L'initiative « Zero Growth Stack » d'Uber découple la croissance de la capacité de la demande métier grâce à une optimisation automatisée de l'exécution et à une gestion stricte du cycle de vie de l'IA. L'entreprise a développé GOGCTunner, une bibliothèque qui ajuste dynamiquement les valeurs de GOGC en fonction des limites de mémoire du cgroup et de l'utilisation réelle des objets, récupérant 70 000 cœurs de CPU sur 30 services critiques tout en équilibrant la taille du tas et les seuils de mémoire pour éviter les erreurs de type « out of memory » (OOM). Uber a intégré l'IA générative dans son cycle de vie de développement logiciel, avec 92 % des ingénieurs utilisant des agents d'IA chaque mois, 31 % du nouveau code écrit par l'IA, et Autocover générant plus de 5 000 tests unitaires chaque mois.

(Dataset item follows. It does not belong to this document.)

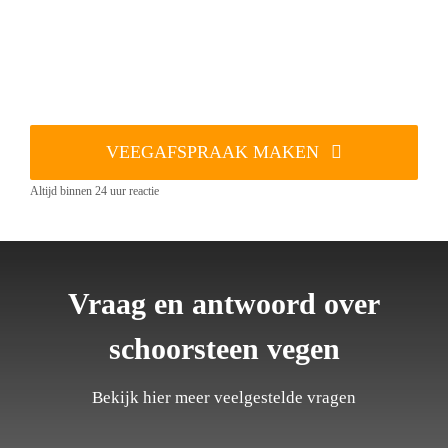
VEEGAFSPRAAK MAKEN
Altijd binnen 24 uur reactie
Vraag en antwoord over
schoorsteen vegen
Bekijk hier meer veelgestelde vragen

Cependant, les coûts liés à l'IA ont été multipliés par six depuis 2024, atteignant 2 000 dollars par développeur et par mois début 2026. Pour y remédier, Uber est passé d'une adoption illimitée à une gouvernance stricte des coûts, plafonnant l'utilisation à 1 500 dollars par développeur. L'entreprise recommande de mesurer le « ratio de qualité nette du code » et l'« efficacité de calcul par fonctionnalité » pour évaluer les compromis du code généré par l'IA, en tenant particulièrement compte des surcoûts liés aux tests redondants.